Pose landmark coordinates:

- - - - -

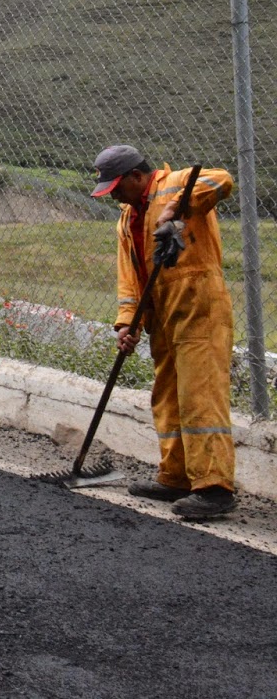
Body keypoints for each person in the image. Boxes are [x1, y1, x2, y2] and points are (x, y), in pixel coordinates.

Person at [92, 144, 237, 520]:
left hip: (198, 308)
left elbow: (223, 180)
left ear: (137, 177)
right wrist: (128, 323)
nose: (115, 197)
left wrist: (178, 211)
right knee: (168, 395)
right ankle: (175, 477)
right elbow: (131, 280)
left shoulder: (177, 183)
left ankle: (214, 488)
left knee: (200, 394)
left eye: (117, 188)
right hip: (162, 315)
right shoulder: (126, 219)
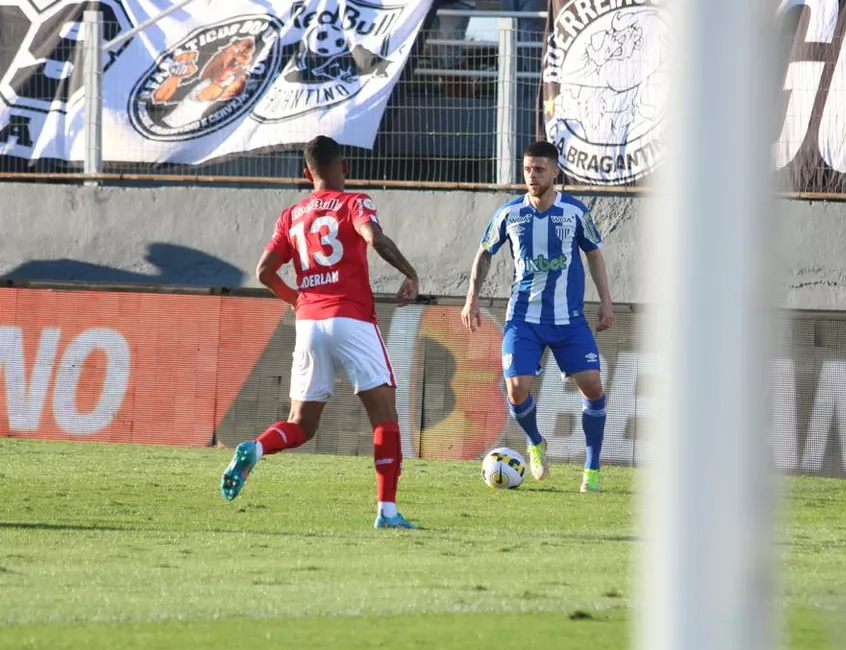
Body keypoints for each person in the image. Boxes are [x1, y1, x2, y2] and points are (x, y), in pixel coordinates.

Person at [221, 135, 421, 529]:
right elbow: (373, 237)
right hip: (352, 318)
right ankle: (387, 511)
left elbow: (264, 271)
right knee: (385, 419)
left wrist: (296, 300)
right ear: (344, 167)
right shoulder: (354, 202)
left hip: (309, 323)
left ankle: (256, 447)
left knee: (301, 424)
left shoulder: (292, 214)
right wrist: (410, 274)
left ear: (305, 173)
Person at [461, 140, 615, 493]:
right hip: (523, 318)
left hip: (569, 319)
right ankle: (535, 442)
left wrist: (606, 301)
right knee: (516, 389)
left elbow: (594, 254)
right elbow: (484, 252)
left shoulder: (574, 212)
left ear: (556, 171)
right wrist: (472, 296)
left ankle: (591, 470)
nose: (532, 175)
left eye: (540, 169)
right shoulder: (510, 213)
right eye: (528, 169)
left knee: (592, 386)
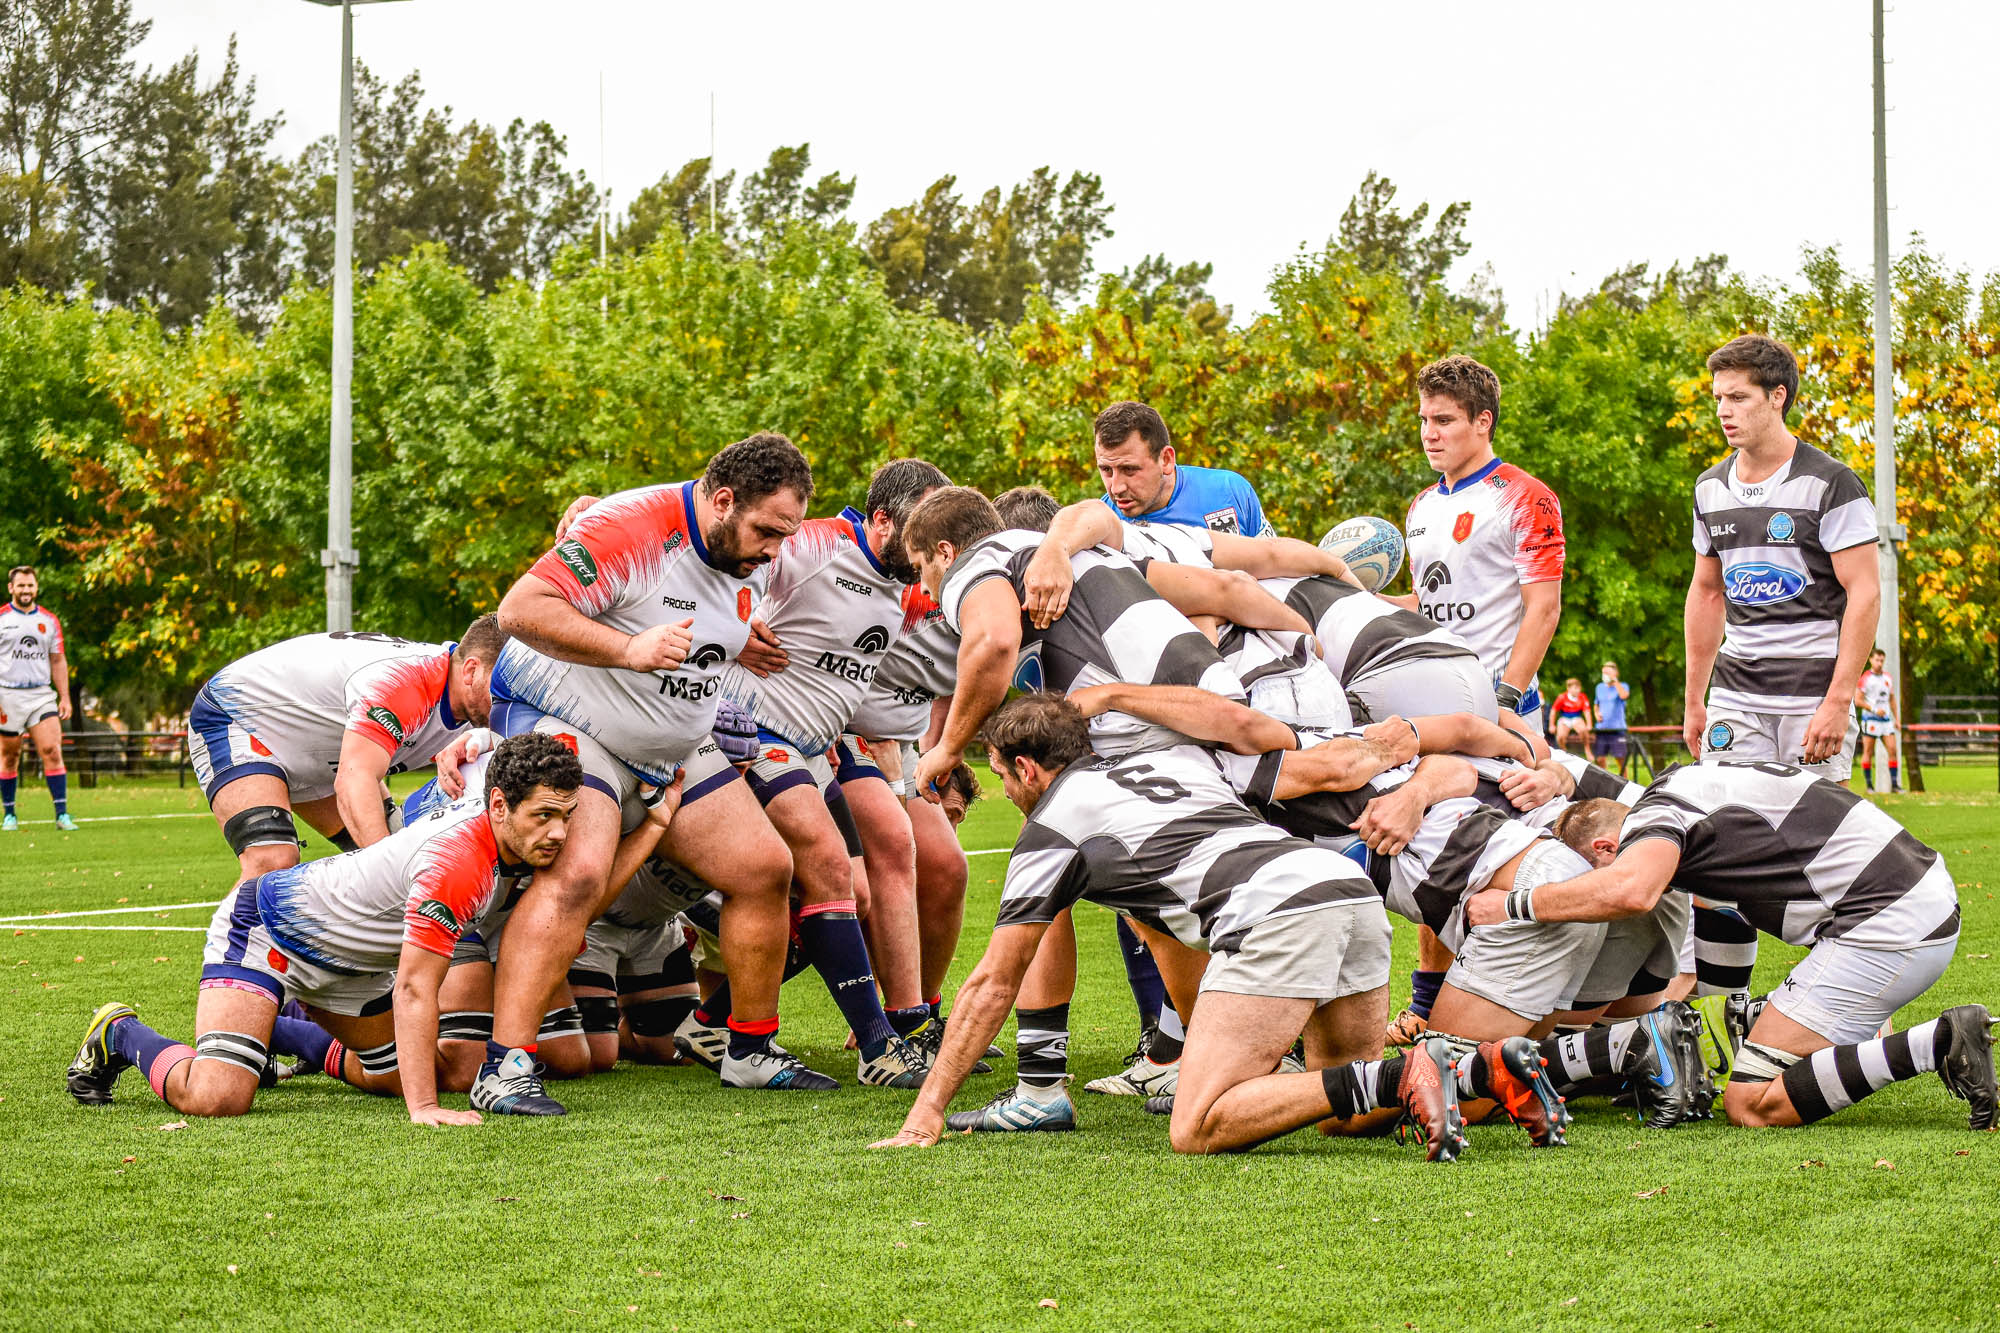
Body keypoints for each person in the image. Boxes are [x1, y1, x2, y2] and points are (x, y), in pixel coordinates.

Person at [868, 695, 1552, 1162]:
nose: (1012, 795)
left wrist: (926, 1112)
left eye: (1005, 779)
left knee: (1195, 1126)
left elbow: (993, 981)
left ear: (1026, 767)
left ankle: (1415, 1070)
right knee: (1348, 1105)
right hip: (1344, 890)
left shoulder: (1052, 830)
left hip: (1278, 911)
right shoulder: (1174, 758)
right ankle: (1478, 1068)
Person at [65, 734, 679, 1124]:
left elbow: (584, 895)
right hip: (269, 932)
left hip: (350, 969)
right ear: (498, 808)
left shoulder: (516, 839)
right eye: (543, 816)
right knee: (219, 1097)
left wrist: (651, 825)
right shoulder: (458, 864)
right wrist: (426, 1110)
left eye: (566, 817)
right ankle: (120, 1033)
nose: (559, 834)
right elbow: (415, 988)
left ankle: (274, 1032)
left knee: (384, 1074)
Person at [483, 433, 826, 1110]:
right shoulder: (632, 525)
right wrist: (628, 648)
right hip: (573, 717)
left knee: (765, 867)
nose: (773, 551)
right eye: (766, 531)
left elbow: (701, 613)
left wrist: (738, 644)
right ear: (723, 501)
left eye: (785, 534)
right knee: (579, 871)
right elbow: (519, 611)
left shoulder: (745, 548)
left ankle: (749, 1050)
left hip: (670, 740)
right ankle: (504, 1066)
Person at [1465, 762, 1996, 1131]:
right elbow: (1720, 908)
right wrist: (1714, 1016)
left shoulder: (1653, 825)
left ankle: (1938, 1041)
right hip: (1915, 897)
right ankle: (1785, 1025)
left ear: (1607, 846)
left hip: (1886, 926)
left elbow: (1628, 890)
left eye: (1587, 872)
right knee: (1714, 909)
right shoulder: (1676, 788)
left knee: (1751, 1103)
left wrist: (1515, 905)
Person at [1683, 334, 1880, 781]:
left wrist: (1838, 701)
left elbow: (1865, 593)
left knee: (1819, 842)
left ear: (1778, 397)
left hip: (1812, 698)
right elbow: (1707, 592)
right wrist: (1696, 699)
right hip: (1734, 695)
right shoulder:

- - - - -

What this task involves: When copying the entries, drop the images and keep every line exact.

Problem solution:
Body keypoints for each person in the image. Boxes are [x1, y1, x2, y2] and points are (x, y), in pixel coordinates.

Person at [92, 144, 237, 520]:
left hip: (198, 308)
left elbow: (223, 180)
left ear: (137, 177)
right wrist: (128, 323)
nose: (115, 197)
left wrist: (178, 211)
right knee: (168, 395)
right ankle: (175, 477)
right elbow: (131, 280)
left shoulder: (177, 183)
left ankle: (214, 488)
left knee: (200, 394)
left eye: (117, 188)
right hip: (162, 315)
right shoulder: (126, 219)
Body keypoints for each person in the image. Boxes are [x1, y1, x2, y2] and points are (x, y), in pixel coordinates.

Person at [221, 135, 421, 529]:
right elbow: (373, 237)
right hip: (352, 318)
right ankle: (387, 511)
left elbow: (264, 271)
right knee: (385, 419)
left wrist: (296, 300)
right ear: (344, 167)
right shoulder: (354, 202)
left hip: (309, 323)
left ankle: (256, 447)
left knee: (301, 424)
left shoulder: (292, 214)
right wrist: (410, 274)
left ear: (305, 173)
Person at [461, 140, 615, 493]:
right hip: (523, 318)
left hip: (569, 319)
right ankle: (535, 442)
left wrist: (606, 301)
right knee: (516, 389)
left elbow: (594, 254)
right elbow: (484, 252)
left shoulder: (574, 212)
left ear: (556, 171)
right wrist: (472, 296)
left ankle: (591, 470)
nose: (532, 175)
left eye: (540, 169)
right shoulder: (510, 213)
right eye: (528, 169)
left knee: (592, 386)
Body keypoints for each person in the image. Boxes are [x1, y1, x2, y2] and points are (x, y), in pixel coordinates.

Person at [868, 695, 1552, 1162]:
nose: (1012, 795)
left wrist: (926, 1112)
left eye: (1005, 779)
left knee: (1195, 1126)
left elbow: (993, 981)
left ear: (1026, 767)
left ankle: (1415, 1070)
right knee: (1348, 1105)
right hip: (1344, 890)
left shoulder: (1052, 830)
left hip: (1278, 911)
right shoulder: (1174, 758)
right ankle: (1478, 1068)
Person at [65, 734, 679, 1124]:
left elbow: (584, 895)
right hip: (269, 932)
left hip: (350, 969)
right ear: (498, 808)
left shoulder: (516, 839)
right eye: (543, 816)
right knee: (219, 1097)
left wrist: (651, 825)
right shoulder: (458, 864)
right wrist: (426, 1110)
left eye: (566, 817)
right ankle: (120, 1033)
nose: (559, 834)
right elbow: (415, 988)
left ankle: (274, 1032)
left knee: (384, 1074)
Person at [483, 433, 826, 1110]:
right shoulder: (632, 525)
right wrist: (628, 648)
right hip: (573, 717)
left knee: (765, 867)
nose: (773, 551)
right eye: (766, 531)
left elbow: (701, 613)
left wrist: (738, 644)
right ear: (723, 501)
left eye: (785, 534)
right knee: (579, 871)
right elbow: (519, 611)
left shoulder: (745, 548)
left ankle: (749, 1050)
left hip: (670, 740)
right ankle: (504, 1066)
Person at [1465, 762, 1996, 1131]:
right elbow: (1720, 908)
right wrist: (1714, 1016)
left shoulder: (1653, 825)
left ankle: (1938, 1041)
right hip: (1915, 897)
right ankle: (1785, 1025)
left ear: (1607, 846)
left hip: (1886, 926)
left elbow: (1628, 890)
left eye: (1587, 872)
right knee: (1714, 909)
right shoulder: (1676, 788)
left knee: (1751, 1103)
left wrist: (1515, 905)
Person at [1683, 334, 1880, 781]:
left wrist: (1838, 701)
left elbow: (1865, 593)
left knee: (1819, 842)
left ear: (1778, 397)
left hip: (1812, 698)
right elbow: (1707, 592)
right wrist: (1696, 699)
right hip: (1734, 695)
right shoulder:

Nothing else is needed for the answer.